When OpenAI mapped goblin mentions to different ChatGPT personalities, it found the nerdy personality was disproportionately responsible for using that one word. Despite only accounting for 2.5 percent of all ChatGPT responses, it made 66.7 percent of all goblin mentions generated by the chatbot. Further investigation revealed that reinforcement learning was to blame for the uptick in goblin and gremlin usage. Specifically, OpenAI found that a single reward mechanism was responsible for teaching the nerdy personality to consistently favor creature language.
“Across all datasets in the audit, the Nerdy personality reward showed a clear tendency to score outputs to the same problem with ‘goblin’ or ‘gremlin’ higher than outputs without, with positive uplift in 76.2 percent of datasets,” the company explains.

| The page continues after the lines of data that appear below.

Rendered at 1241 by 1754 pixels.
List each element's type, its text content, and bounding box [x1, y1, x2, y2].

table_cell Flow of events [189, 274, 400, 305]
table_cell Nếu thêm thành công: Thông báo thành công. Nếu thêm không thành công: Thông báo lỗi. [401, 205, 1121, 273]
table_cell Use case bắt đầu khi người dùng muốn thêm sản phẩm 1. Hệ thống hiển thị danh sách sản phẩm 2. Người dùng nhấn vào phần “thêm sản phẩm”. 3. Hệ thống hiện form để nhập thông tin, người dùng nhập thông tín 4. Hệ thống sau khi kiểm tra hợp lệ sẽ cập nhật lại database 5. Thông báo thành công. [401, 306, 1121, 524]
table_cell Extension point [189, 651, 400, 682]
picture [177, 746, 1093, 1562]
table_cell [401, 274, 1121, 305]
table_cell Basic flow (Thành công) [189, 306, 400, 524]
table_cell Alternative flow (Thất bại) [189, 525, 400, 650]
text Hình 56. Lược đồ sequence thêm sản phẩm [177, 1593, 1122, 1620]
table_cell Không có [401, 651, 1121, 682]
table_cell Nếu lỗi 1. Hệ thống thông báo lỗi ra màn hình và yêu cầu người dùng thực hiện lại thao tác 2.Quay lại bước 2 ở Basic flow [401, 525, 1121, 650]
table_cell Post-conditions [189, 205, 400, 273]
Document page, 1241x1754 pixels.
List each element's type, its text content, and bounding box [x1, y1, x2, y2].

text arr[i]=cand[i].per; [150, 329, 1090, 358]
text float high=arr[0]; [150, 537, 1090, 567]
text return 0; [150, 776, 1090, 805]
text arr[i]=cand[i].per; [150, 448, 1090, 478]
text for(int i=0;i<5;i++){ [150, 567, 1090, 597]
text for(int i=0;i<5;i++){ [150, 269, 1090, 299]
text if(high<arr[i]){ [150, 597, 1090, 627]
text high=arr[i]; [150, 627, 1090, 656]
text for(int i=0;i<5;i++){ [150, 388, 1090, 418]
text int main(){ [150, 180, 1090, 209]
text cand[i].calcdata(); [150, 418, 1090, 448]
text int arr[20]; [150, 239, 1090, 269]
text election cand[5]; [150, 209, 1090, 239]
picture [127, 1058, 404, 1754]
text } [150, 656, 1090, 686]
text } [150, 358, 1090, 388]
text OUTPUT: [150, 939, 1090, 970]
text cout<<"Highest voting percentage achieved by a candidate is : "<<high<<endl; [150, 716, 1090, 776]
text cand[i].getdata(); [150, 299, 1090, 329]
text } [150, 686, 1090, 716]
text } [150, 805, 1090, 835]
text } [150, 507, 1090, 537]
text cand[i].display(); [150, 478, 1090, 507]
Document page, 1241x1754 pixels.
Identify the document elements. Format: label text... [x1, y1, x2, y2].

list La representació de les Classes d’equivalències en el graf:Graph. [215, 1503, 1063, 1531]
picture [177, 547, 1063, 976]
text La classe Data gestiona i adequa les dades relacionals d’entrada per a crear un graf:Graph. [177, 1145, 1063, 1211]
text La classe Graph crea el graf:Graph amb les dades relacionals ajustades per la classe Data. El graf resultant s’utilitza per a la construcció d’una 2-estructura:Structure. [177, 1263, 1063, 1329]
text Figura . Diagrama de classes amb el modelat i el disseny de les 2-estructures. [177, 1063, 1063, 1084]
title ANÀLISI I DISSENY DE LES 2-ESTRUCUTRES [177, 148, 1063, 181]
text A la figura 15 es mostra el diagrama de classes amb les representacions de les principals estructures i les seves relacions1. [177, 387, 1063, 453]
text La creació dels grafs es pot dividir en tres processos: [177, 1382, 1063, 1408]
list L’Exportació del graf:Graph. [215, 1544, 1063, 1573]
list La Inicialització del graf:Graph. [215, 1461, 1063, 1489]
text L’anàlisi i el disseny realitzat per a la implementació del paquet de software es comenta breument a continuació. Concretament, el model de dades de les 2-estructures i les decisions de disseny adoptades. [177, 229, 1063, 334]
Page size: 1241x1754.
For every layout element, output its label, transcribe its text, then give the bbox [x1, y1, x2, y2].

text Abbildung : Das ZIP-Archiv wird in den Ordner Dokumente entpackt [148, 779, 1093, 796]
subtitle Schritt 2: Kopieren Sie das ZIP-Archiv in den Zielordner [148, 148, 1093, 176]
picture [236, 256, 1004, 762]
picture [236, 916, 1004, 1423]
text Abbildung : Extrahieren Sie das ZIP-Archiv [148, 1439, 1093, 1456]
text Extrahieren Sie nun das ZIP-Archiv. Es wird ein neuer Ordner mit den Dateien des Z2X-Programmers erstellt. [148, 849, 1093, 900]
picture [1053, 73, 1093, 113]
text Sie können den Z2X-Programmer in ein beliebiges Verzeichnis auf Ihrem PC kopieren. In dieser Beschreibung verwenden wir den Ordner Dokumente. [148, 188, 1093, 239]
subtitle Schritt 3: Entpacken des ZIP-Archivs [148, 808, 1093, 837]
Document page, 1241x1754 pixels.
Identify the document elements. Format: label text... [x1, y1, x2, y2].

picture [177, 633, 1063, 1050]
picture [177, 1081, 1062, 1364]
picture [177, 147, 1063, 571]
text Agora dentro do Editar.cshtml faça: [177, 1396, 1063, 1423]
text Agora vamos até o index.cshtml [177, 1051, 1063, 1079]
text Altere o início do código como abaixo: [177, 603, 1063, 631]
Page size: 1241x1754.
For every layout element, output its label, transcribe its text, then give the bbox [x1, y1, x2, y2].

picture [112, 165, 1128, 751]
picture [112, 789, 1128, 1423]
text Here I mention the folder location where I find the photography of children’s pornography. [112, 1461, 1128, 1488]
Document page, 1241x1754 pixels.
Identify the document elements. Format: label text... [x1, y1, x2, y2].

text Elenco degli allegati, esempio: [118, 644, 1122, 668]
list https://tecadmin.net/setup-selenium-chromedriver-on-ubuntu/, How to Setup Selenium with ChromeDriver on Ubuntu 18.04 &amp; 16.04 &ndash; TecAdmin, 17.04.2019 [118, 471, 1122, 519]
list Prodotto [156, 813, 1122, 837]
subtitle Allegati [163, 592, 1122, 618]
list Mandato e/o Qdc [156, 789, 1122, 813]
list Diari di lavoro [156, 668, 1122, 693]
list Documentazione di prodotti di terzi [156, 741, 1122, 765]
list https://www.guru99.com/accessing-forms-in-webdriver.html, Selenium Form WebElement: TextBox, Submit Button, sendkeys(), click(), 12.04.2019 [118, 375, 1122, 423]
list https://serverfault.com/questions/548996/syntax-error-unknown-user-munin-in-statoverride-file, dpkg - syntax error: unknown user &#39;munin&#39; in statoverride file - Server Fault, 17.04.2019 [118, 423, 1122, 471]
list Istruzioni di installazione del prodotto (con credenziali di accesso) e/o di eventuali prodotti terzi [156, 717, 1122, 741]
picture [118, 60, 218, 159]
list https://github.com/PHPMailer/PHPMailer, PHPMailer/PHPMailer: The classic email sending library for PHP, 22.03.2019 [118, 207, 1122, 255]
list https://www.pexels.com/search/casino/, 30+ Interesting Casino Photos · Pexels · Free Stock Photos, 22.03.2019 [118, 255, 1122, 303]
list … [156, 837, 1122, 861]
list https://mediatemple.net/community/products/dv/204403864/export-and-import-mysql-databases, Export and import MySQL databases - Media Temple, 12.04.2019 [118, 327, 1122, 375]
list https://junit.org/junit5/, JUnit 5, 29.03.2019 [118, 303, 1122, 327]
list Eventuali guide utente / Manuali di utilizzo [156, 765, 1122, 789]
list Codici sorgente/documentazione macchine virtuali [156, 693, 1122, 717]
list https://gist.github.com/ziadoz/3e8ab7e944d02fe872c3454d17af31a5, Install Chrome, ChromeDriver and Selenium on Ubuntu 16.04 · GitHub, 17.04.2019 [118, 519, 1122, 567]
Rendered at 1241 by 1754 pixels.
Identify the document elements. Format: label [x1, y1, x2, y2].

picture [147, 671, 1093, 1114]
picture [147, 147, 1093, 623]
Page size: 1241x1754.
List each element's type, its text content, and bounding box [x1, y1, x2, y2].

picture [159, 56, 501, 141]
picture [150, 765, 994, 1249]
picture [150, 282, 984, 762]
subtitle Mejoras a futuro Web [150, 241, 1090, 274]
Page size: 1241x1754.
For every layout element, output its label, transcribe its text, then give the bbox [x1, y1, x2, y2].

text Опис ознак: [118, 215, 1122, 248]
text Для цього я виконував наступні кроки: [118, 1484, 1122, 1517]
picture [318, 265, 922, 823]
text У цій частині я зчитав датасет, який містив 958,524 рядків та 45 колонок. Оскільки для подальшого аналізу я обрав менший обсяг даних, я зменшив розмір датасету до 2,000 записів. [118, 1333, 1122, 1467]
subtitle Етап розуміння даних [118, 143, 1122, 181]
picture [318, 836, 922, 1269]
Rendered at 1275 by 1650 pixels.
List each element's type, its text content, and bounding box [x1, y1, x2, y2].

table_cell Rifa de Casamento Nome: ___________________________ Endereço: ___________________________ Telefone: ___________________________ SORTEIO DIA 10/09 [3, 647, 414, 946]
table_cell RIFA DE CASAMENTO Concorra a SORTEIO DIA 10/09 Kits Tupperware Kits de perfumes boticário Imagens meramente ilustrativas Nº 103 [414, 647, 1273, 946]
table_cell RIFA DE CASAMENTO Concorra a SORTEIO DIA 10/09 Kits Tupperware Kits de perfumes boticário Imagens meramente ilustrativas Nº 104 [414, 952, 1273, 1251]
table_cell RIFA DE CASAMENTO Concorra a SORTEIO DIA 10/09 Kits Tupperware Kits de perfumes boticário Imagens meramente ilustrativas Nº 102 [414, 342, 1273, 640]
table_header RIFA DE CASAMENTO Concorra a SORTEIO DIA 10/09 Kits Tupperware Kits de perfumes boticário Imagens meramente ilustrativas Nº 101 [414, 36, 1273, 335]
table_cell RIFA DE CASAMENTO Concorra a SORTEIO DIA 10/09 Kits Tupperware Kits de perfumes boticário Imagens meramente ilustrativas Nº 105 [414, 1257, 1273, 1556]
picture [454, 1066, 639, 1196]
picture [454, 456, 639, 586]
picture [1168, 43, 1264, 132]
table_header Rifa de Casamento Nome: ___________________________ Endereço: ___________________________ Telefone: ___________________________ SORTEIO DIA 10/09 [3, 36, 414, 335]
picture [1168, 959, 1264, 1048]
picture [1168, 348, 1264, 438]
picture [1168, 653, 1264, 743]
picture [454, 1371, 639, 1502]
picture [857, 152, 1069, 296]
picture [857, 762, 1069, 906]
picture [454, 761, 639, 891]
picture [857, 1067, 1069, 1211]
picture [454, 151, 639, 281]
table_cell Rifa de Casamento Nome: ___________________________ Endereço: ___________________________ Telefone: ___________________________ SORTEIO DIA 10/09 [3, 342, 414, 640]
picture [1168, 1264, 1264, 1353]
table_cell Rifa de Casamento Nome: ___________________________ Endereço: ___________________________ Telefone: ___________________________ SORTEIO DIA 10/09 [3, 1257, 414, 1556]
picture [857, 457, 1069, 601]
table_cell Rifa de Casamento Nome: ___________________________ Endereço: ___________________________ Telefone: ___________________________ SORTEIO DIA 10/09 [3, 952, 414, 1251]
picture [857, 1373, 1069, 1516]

Subsequently, OpenAI found, due to how reinforcement learning can work, that the nerdy personality’s love of goblins had transferred to other parts of its models. “The rewards were applied only in the Nerdy condition, but reinforcement learning does not guarantee that learned behaviors stay neatly scoped to the condition that produced them,” the company explains. “Once a style tic is rewarded, later training can spread or reinforce it elsewhere, especially if those outputs are reused in supervised fine-tuning or preference data.”
OpenAI began training GPT-5.5 before it identified the cause of ChatGPT’s affinity for goblins, which is why there’s a prompt instructing Codex to avoid creature language. “Codex is, after all, quite nerdy,” OpenAI notes. In hunting down ChatGPT’s goblins, the company notes it has devised new tools to audit and fix model behavior. If it was up to me, I wouldn’t use those tools. Keep AI weird, I say.